Not being a dick -- and not being a wussy

I don't yell at the waitress when my order is messed up. When someone disagrees with me in a social setting I demonstrate restraint (though when intoxicated I show less restraint, but am far more amiable). I assist with their homework when school is in session. And there are moments that I say I'm sorry when I make a mistake. On the other hand, they have seen me say, "That
is not OK and it needs to stop now," not only to them but at times to other kids. There was an instance that Ali was at an after school event and we were in a classroom. She was doing a time sensitive activity and some older kids were interrupting her while their mom was looking on doing nothing. I told them to stop it in the same voice I tell my dog not to hump the sofa. Mission accomplished.

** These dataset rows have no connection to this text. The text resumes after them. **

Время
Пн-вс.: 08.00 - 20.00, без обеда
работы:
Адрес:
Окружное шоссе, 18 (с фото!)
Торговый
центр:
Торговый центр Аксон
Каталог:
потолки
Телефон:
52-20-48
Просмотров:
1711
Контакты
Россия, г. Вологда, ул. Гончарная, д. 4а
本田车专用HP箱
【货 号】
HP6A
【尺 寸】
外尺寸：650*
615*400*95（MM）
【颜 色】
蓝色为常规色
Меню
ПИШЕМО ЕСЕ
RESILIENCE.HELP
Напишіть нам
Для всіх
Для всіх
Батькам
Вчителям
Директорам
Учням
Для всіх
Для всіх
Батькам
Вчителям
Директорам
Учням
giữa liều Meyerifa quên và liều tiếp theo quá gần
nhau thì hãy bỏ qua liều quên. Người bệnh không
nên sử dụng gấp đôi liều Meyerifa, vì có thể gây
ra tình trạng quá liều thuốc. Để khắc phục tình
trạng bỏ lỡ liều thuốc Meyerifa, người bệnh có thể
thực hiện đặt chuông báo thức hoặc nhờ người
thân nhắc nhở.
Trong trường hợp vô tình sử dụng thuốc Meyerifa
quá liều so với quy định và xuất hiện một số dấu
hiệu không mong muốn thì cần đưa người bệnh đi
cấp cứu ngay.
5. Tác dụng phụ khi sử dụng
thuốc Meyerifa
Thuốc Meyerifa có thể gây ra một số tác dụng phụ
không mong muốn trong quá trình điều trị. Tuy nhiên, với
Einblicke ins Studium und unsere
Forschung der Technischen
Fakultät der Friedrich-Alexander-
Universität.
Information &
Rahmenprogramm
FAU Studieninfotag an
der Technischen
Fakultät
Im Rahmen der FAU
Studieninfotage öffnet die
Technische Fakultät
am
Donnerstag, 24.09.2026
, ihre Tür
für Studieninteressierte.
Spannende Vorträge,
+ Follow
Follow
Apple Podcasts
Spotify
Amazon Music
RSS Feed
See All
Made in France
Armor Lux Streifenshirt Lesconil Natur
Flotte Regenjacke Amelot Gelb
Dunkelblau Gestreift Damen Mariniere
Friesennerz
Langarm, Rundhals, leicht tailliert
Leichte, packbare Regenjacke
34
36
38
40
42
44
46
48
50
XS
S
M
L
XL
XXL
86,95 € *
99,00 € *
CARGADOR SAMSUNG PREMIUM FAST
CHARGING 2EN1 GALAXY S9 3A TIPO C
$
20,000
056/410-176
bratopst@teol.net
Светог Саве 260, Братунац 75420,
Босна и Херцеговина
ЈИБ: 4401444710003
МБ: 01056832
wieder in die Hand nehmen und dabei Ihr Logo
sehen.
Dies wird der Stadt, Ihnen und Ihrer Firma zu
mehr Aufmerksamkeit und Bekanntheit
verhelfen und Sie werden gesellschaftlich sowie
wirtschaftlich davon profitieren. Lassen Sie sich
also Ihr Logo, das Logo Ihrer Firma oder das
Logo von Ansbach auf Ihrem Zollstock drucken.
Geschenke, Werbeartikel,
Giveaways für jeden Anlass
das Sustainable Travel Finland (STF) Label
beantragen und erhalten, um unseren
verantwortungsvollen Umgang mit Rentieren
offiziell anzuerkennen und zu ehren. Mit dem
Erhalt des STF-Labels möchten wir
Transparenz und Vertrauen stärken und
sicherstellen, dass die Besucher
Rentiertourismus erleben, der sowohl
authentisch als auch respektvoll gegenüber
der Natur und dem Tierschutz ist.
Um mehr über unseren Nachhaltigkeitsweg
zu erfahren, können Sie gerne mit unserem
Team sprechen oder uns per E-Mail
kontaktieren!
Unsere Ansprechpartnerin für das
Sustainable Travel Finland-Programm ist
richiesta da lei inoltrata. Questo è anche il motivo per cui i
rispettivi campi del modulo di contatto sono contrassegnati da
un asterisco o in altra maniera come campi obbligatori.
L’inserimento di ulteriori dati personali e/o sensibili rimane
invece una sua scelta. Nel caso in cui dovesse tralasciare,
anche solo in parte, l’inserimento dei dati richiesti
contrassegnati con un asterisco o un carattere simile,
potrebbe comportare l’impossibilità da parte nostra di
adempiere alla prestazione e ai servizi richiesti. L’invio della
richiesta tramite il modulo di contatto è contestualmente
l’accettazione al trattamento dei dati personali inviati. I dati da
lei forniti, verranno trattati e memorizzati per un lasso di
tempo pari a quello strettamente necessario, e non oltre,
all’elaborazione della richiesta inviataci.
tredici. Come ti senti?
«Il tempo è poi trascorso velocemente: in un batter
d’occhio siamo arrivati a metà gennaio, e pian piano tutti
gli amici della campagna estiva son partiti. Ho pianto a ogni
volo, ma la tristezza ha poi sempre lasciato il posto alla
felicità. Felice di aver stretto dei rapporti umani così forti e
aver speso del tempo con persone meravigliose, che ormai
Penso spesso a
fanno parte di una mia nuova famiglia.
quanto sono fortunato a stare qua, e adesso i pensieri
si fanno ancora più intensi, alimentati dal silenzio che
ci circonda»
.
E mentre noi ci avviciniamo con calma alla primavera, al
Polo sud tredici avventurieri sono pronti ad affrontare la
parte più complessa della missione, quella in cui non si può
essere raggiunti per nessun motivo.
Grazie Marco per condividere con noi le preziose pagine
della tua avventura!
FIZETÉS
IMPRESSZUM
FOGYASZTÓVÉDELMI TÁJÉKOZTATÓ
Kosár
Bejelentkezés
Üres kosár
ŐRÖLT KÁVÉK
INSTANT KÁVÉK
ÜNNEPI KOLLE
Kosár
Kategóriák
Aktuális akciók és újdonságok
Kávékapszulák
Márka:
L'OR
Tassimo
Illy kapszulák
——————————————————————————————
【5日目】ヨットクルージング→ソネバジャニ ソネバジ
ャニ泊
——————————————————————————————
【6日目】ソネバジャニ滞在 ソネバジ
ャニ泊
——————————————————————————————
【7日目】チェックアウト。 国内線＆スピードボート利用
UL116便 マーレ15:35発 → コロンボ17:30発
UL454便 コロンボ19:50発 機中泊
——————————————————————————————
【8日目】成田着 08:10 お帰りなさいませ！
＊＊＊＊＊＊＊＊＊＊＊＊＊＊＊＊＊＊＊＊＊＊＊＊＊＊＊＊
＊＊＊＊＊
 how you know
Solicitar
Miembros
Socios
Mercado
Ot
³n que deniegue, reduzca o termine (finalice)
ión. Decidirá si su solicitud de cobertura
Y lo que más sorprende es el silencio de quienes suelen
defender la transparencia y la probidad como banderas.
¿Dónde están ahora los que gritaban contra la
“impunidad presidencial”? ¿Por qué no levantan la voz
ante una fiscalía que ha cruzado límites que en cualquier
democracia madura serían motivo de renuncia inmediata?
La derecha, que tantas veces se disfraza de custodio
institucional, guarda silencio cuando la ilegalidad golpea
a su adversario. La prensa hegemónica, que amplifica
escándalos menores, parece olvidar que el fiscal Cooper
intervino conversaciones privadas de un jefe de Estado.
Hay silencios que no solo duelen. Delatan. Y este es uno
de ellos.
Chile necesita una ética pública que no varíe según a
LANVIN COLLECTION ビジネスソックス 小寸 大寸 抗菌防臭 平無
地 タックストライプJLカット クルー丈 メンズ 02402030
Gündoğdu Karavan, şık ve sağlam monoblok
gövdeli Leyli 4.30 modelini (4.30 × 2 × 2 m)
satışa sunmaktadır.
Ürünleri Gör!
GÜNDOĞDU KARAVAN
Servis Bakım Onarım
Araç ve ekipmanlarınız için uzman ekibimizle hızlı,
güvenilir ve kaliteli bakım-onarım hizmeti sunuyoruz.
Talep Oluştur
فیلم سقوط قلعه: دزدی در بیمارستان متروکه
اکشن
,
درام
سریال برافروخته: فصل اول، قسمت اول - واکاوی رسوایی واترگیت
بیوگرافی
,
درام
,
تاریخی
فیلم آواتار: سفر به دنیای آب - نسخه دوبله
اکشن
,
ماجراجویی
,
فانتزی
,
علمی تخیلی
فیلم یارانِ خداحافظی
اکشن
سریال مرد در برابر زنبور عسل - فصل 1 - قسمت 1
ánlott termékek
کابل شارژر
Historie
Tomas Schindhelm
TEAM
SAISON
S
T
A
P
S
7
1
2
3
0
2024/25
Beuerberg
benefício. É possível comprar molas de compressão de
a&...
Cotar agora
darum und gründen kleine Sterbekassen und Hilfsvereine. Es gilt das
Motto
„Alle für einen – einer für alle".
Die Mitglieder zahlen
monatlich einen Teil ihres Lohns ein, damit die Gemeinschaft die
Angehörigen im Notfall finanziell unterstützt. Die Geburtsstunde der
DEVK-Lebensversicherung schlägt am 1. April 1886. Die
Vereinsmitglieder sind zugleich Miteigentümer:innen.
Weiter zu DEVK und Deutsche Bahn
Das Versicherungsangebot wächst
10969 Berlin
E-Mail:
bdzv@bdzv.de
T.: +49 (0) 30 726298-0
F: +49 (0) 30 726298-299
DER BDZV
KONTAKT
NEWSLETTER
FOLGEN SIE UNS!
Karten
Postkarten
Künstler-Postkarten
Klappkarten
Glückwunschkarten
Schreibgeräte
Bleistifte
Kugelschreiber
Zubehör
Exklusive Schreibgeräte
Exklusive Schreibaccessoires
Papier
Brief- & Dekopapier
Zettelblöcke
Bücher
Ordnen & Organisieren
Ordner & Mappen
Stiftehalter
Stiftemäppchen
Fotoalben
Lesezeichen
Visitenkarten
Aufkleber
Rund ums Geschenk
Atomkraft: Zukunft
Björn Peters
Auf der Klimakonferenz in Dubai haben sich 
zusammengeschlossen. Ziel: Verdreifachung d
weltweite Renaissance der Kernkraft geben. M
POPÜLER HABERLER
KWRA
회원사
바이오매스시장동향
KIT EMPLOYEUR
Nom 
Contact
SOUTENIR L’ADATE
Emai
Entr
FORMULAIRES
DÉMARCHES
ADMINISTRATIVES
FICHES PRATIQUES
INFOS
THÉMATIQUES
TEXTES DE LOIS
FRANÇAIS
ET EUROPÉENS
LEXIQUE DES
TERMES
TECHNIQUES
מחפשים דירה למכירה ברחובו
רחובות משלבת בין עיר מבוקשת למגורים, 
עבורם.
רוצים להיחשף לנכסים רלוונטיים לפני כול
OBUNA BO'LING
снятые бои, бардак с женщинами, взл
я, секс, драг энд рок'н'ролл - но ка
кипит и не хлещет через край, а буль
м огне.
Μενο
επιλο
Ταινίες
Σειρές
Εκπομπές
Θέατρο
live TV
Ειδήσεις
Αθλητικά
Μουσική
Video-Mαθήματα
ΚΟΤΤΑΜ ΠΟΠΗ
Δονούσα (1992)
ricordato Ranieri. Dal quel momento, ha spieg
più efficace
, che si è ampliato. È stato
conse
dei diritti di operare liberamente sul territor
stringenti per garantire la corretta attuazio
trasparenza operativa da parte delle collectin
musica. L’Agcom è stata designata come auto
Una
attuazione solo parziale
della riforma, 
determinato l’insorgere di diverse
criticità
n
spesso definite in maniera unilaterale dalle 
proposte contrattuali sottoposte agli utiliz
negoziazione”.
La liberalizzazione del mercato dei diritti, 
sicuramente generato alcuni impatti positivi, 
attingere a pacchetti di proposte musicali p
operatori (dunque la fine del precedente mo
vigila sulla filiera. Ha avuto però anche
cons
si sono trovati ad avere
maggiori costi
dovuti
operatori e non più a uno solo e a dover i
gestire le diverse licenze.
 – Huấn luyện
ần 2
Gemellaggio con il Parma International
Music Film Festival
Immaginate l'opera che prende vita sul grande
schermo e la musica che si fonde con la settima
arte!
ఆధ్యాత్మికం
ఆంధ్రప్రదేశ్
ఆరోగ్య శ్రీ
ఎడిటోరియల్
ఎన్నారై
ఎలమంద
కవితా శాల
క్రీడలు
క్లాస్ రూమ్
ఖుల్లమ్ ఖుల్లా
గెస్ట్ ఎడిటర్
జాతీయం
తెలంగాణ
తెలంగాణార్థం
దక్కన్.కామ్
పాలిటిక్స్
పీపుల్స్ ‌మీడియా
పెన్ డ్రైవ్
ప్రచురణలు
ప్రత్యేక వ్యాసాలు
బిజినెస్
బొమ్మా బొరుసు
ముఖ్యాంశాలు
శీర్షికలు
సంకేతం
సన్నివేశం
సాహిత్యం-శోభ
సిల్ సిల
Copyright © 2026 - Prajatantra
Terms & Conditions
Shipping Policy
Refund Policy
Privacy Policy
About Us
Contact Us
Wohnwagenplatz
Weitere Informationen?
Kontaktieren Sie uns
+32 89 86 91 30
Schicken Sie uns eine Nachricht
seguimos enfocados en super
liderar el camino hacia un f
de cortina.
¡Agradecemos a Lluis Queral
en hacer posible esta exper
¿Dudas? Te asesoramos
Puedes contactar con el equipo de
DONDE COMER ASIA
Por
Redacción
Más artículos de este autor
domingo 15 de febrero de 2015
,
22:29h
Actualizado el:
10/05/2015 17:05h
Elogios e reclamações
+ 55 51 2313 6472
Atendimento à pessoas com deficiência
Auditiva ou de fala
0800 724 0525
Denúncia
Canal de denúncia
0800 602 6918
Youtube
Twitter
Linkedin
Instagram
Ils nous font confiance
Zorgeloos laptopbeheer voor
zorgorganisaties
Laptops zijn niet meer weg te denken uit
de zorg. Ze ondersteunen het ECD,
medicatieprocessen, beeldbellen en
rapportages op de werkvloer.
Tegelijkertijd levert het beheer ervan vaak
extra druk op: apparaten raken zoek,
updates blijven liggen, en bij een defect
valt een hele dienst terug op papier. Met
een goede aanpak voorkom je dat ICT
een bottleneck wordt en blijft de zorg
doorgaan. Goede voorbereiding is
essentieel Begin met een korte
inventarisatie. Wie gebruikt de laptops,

  1. I have felt uncomfortable with the Golden Rule for some time. Fundamentally it seems to assume a monolithic and homogeneous view of human nature. If I set out to treat others the way I would like to be treated then I assume (a) that they have the same desires as me and that consequently (b) there is no need to get to know them and their personal preferences as they are just the same as me. I wonder whether it is time to introduce a Platinum Rule - "Treat others as they would like to be treated". It is still a principle of reciprocity and embodies everything the Golden Rule does but imposes a requirement to treat people as heterogeneous, diverse, wanting different things and a requirement to be aware of other people's individuality and to treat them accordingly. It has been found for example that many young people turn their music up loud in public and when asked why look puzzled. They always have music on, assume everybody else wants music in the background and therefore apply the Golden Rule, be considerate, and turn theirs up loud for the benefit of people on the bus who have none with them. Completely failing to understand that the others do not want any music but to, say, quietly read a book. They fail to treat others as they want to be treated. Golden Rule - fail.


  2. On the platinum rule: Maybe a two-part rule could work:
    1) "Treat others the way you believe they would like to be treated."
    2) "Adjust your beliefs about people when you learn more about them, both individually and collectively"

    The second one still needs to be made a bit snappier and I think it's the harder one to get right.